La micro serpentea por la costanera rumbo a Reñaca. El conductor enciende un cigarro. Se pasa por el culo el prohibido fumar. Toma el volante con una mano como si fuera un equilibrista. El cigarro lo tiene en la otra mano. Fuma con desparpajo mientras conduce. Se relaja. La nicotina le consume su tiempo. Sabe que ninguno de esos pasajeros le dirá nada por el cigarro pues los pasajeros son: los adolescentes, los universitarios, un viejo, una drogadicta y un inmigrante.
-Vaya más despacio -le grita el viejo, con rabia.
El chofer detiene la micro y fuma lo que le queda del pucho.
El momento se hace eterno.
Afuera, un trío de bellos y bronceados trotan despacio, como arrastrando los pies.
El inmigrante imagina a los chicos abrazando a la mujer triste. Quizás algo mejor: los chicos compadeciéndose de la mujer, buscando una manera de ayudarla o quizás algo mucho mejor: los chicos compadeciéndose de él, un inmigrante sin trabajo que no conoce a nadie en ese país y que se gasta los últimos pesos en vueltas en micros, pero los chicos siguen hablando de uñas encarnadas.
Y él también podría abrazar a la mujer.
El anciano envalentonado le grita que siga.
-Sigue grandísimo hijo de puta. Sigue enfermo de mierda. Sigue concheretumadre. Sigue. Sigue reculiao de mierda.
Afuera, un hombre medio borracho vomita a un costado de la costanera. Una mujer lo espera. El rostro de la mujer le parece duro. Es la misma mirada de la mujer que va detrás del chofer. No hay ternura; no hay sueños. Ese momento es neutro para ambas. La mujer de afuera descansará cuando el borracho se duerma. La mujer despertará cuando se le acabe la borrachera a su pareja, recién ahí comenzaría su domingo.
-Sigue aguonado. Sigue hijo de la perra grande que te parió. Sigue.
De pronto, el trío de bellos se cruza con la pareja decadente y se produce el contraste que era ese país.
El chofer lanza el cigarrillo por la ventana, avanza unos metros con la micro y queda frente al Santuario de San Expedito. Afuera, los devotos encienden velas a San Expedito. Llenan con dinero las alcancías del Santo, el que según sus devotos, cumple rápido si le pides algo. Un Santo Express. Un santo a la medida de los préstamos de dinero para decorar la vida. Un santo a la medida de ese país, piensa el inmigrante.

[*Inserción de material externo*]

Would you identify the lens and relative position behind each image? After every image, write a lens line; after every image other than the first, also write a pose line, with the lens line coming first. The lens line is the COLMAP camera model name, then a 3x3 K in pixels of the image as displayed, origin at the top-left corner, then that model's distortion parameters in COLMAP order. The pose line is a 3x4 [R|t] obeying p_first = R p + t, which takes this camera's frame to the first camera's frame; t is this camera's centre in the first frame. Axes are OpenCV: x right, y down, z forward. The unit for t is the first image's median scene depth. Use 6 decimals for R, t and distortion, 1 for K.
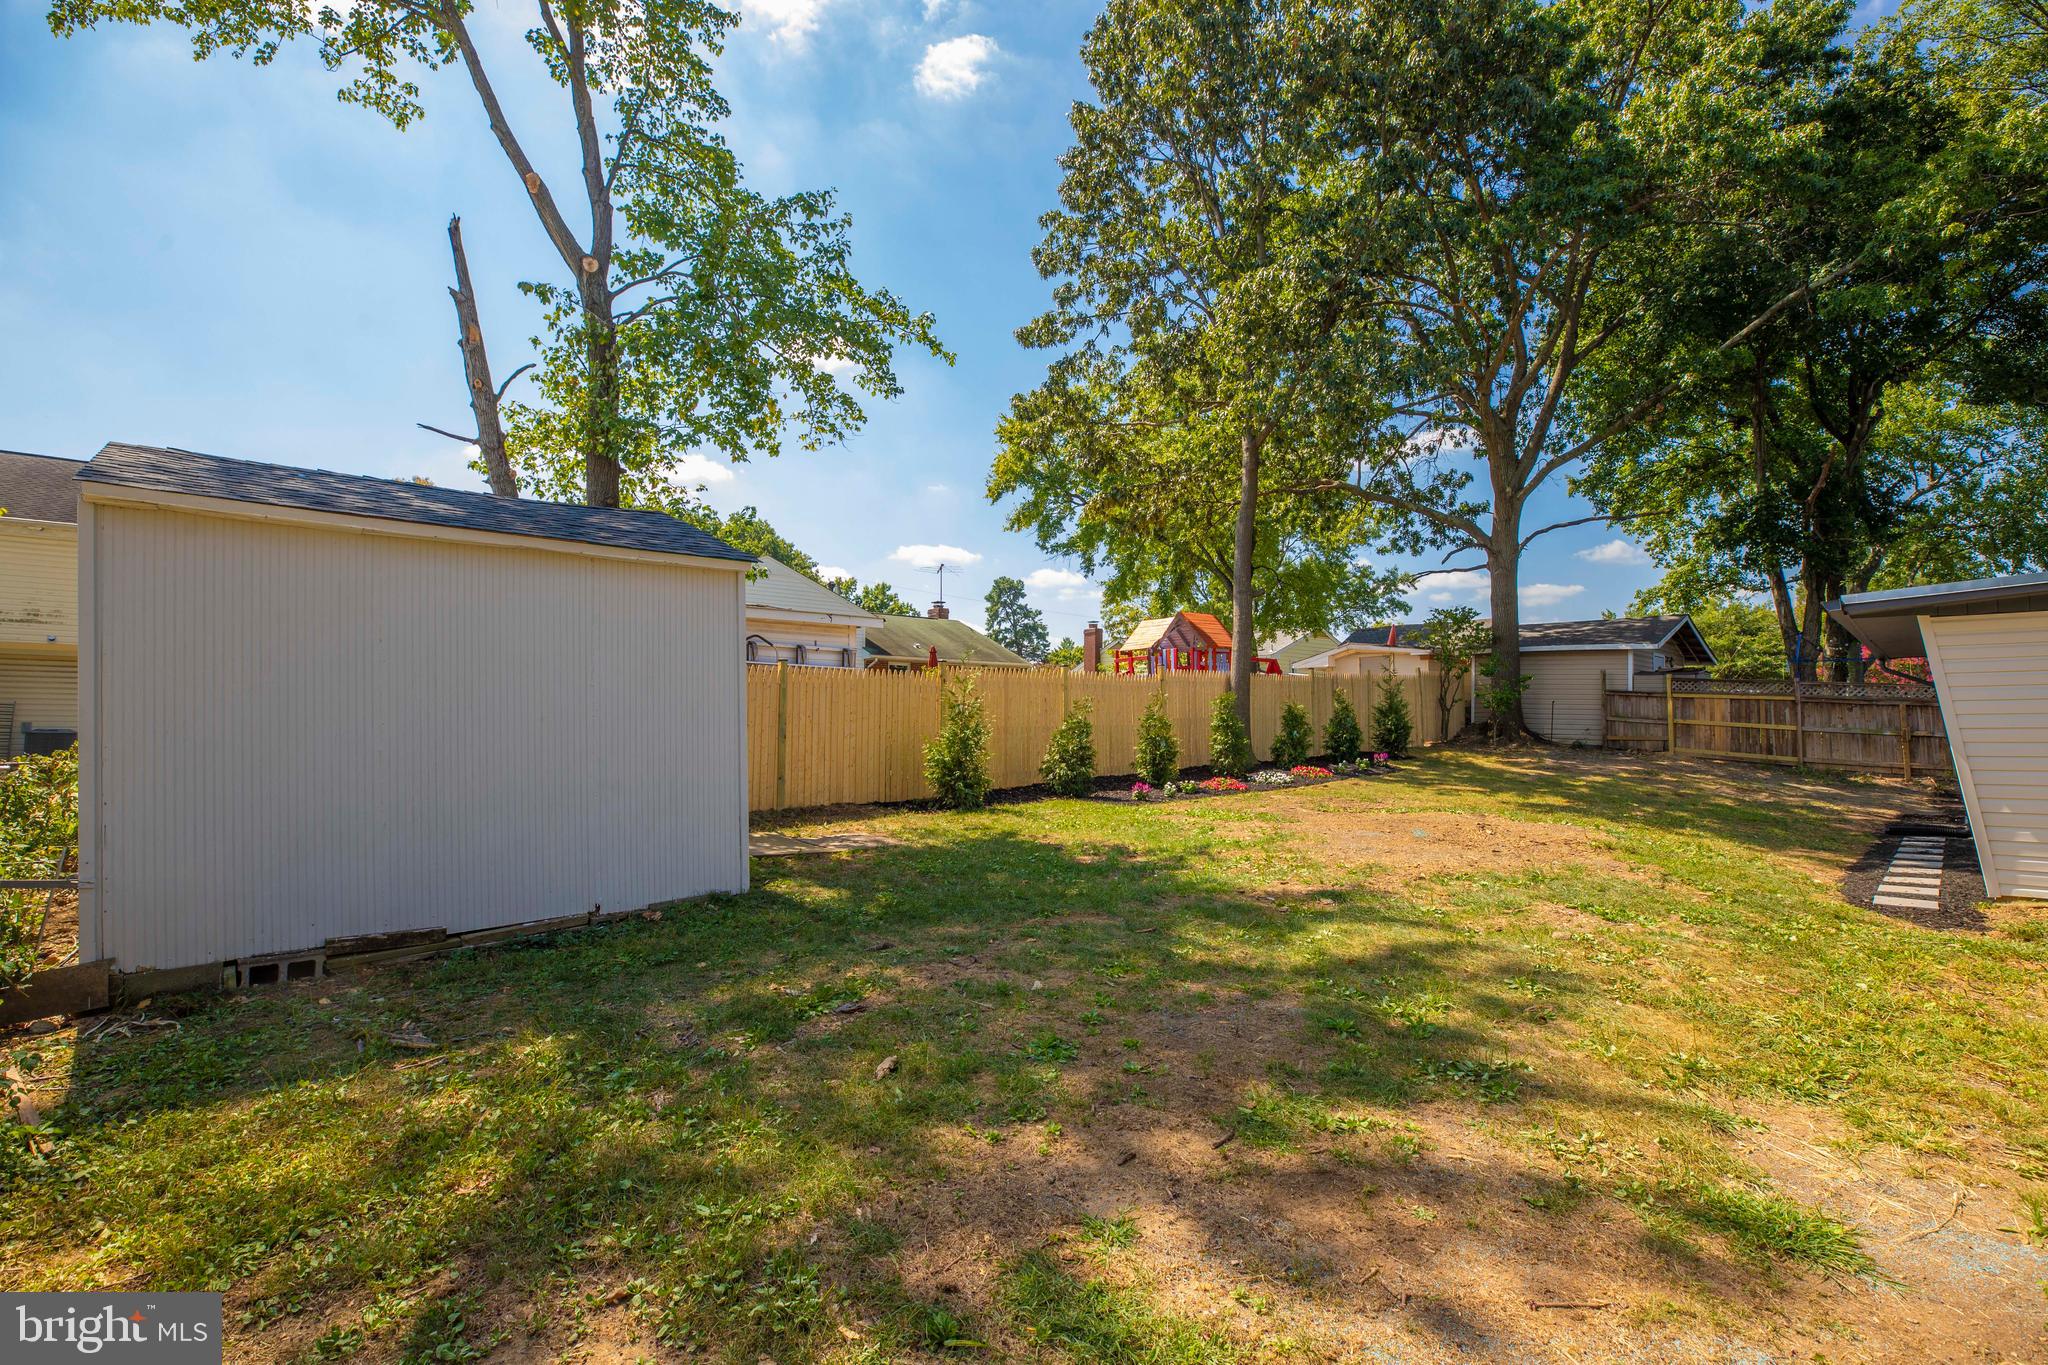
lens RADIAL K [[948.9, 0, 1024.0], [0, 948.9, 682.5], [0, 0, 1]] dist [0.000251, 0.000093]
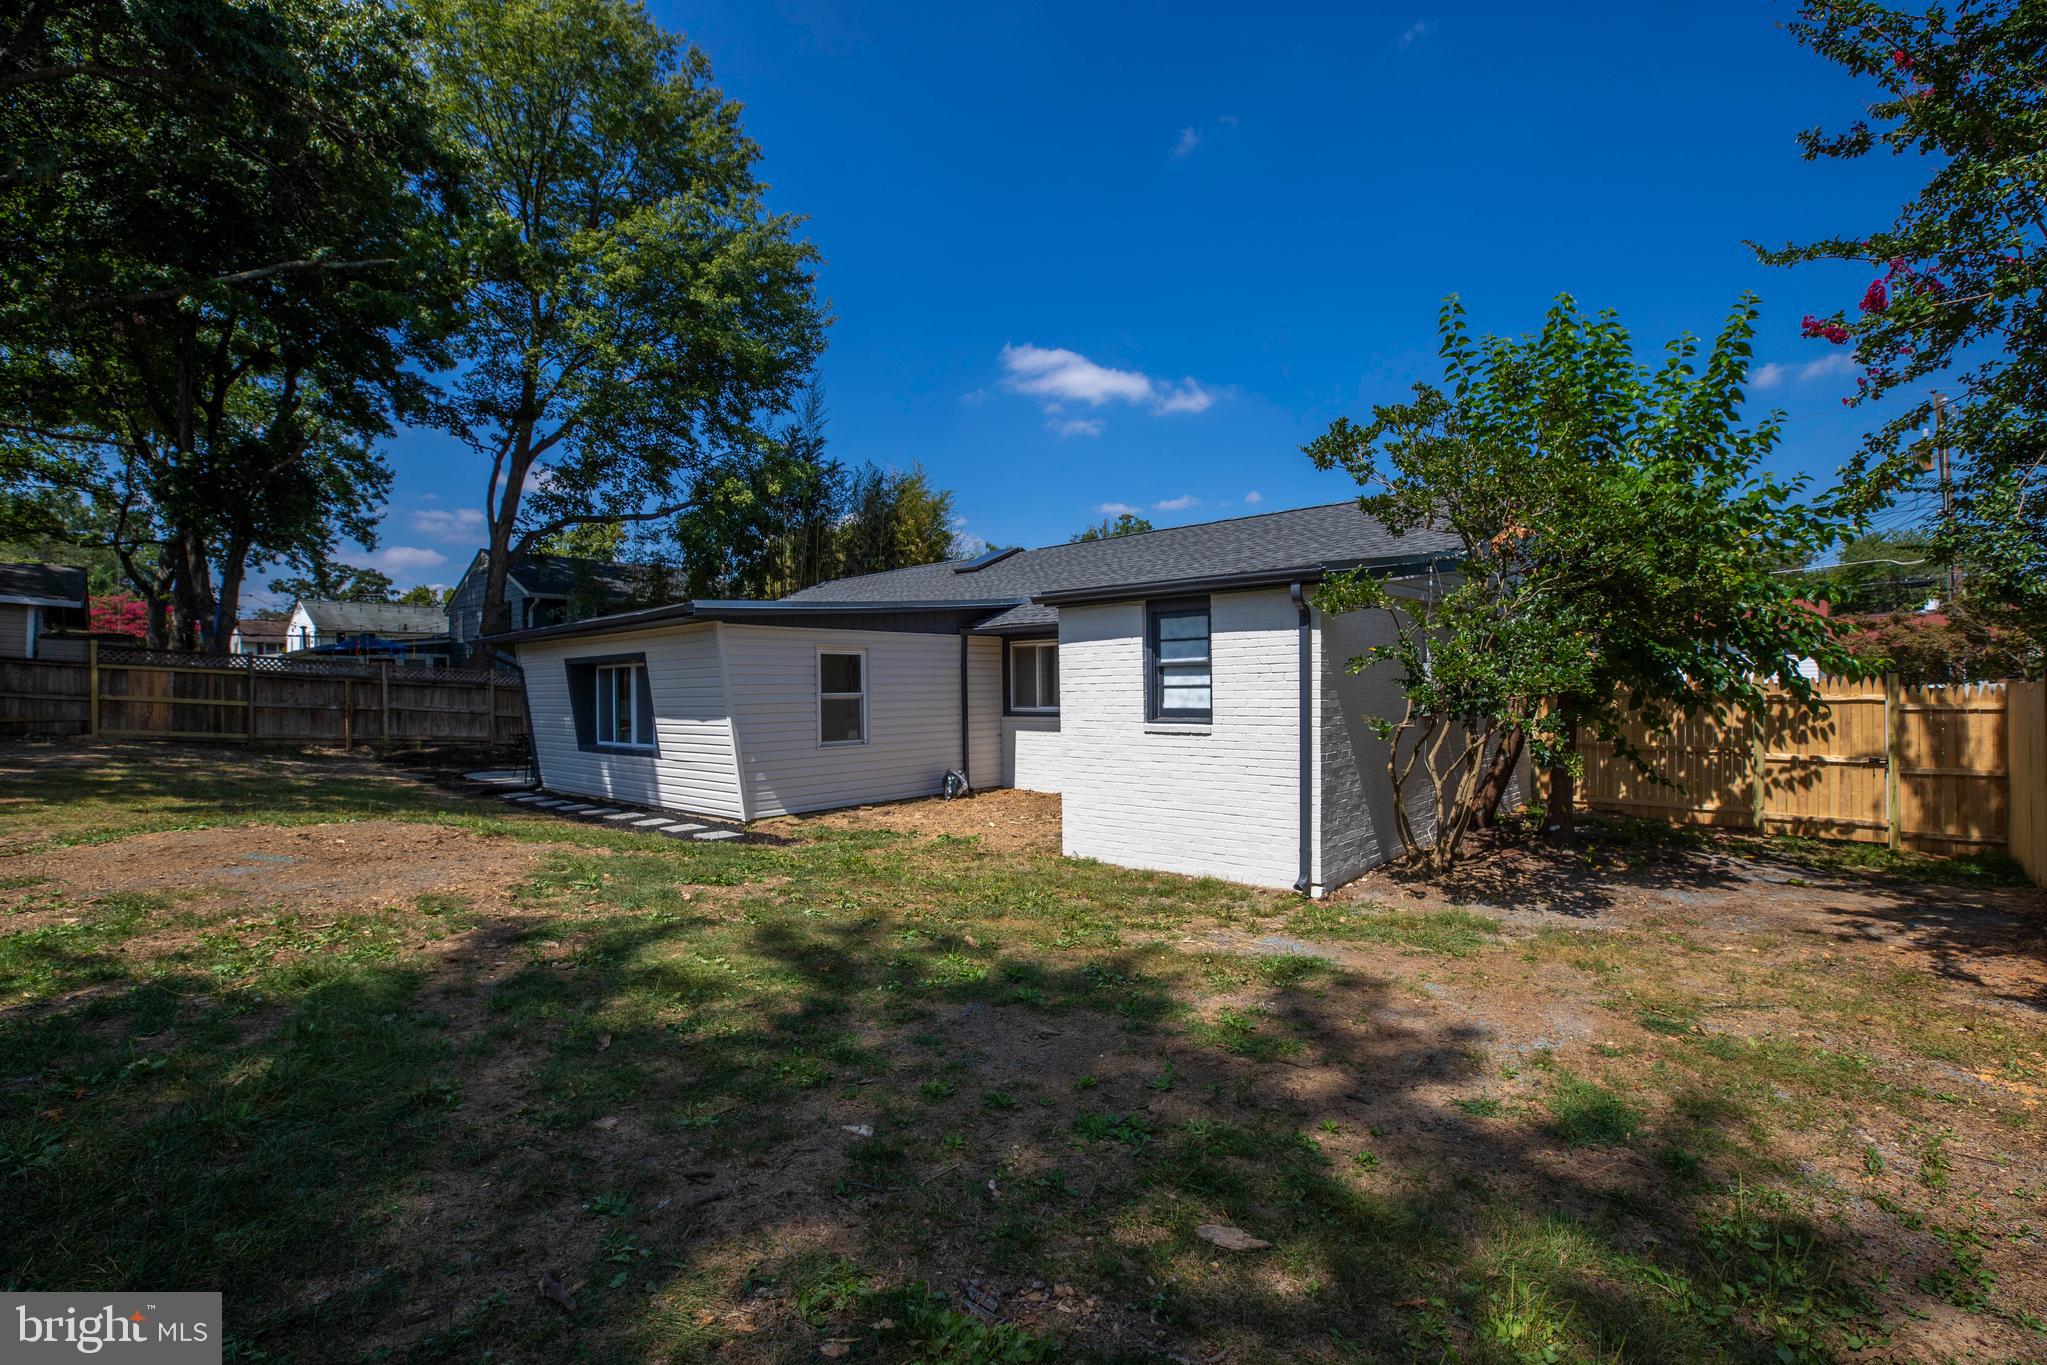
lens RADIAL K [[943.8, 0, 1042.7], [0, 943.8, 698.5], [0, 0, 1]] dist [-0.045253, 0.016196]
pose [[-0.046587, -0.008821, 0.998875, -0.326662], [-0.038842, 0.999221, 0.007013, 0.009782], [-0.998159, -0.038472, -0.046893, 0.477747]]
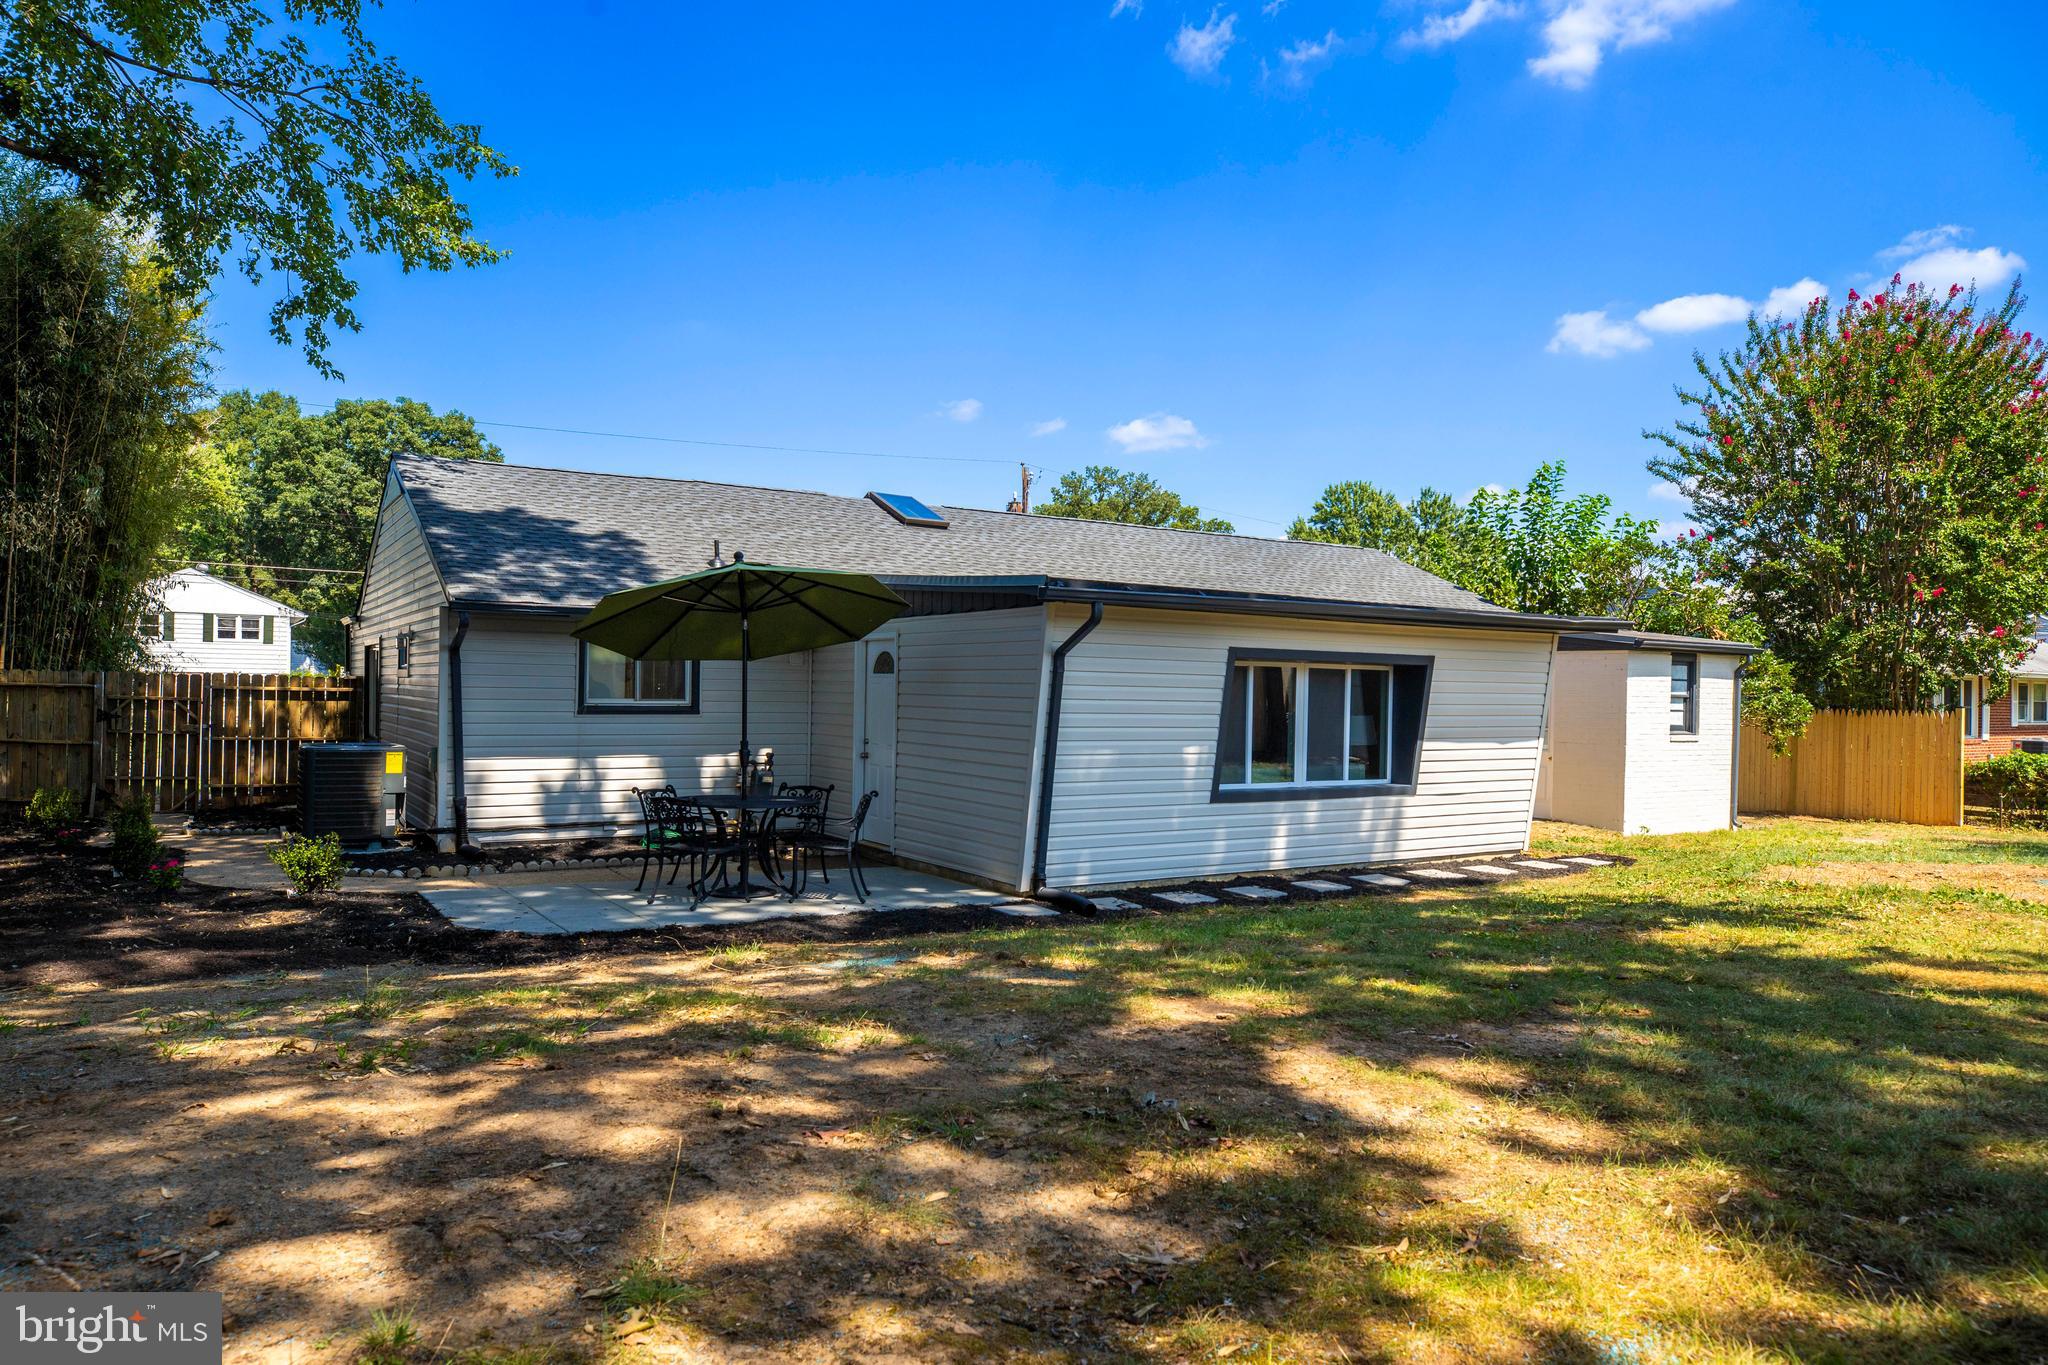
lens RADIAL K [[1288.9, 0, 1100.2], [0, 1288.9, 662.8], [0, 0, 1]] dist [0.013481, 0.002916]
pose [[-0.981110, -0.025130, 0.191813, 0.975959], [-0.036450, 0.997781, -0.055715, 0.067079], [-0.189987, -0.061654, -0.979849, 2.239024]]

Cuando ve al viejo levantarse de su asiento para bajar de la micro, el chofer agarra el palo que tiene al costado.
El inmigrante piensa en la pareja decadente. Ignora qué une a la mujer con el borracho. Una amenaza sustentaría todo a esas alturas. El chofer está amenazado por las deudas; la mujer que va detrás, amenazada por la droga; los chicos, por alguna infección en las uñas encarnadas; y él, por la guerra que está a cinco mil kilómetros, en la selva de su país donde pasó la infancia y su adolescencia y eso era su país no éste, un país imaginario; y el viejo por un palo que viene en el aire a partirle la cabeza.
El viejo saca la sopa Maruchan, se la pone al frente de su cabeza como un escudo y chilla como karateca. El palo queda detenido en el milagroso envase de la sopa. Luego el inmigrante se lanza sobre el chofer. Luego se lanza la drogadicta sobre el chofer. Luego se lanza la pareja de bellos. Cierran el montículo la mujer y el borracho. El botín del dinero del día del chofer se lo reparten, pero no alcanza al inmigrante pues nadie lo vio.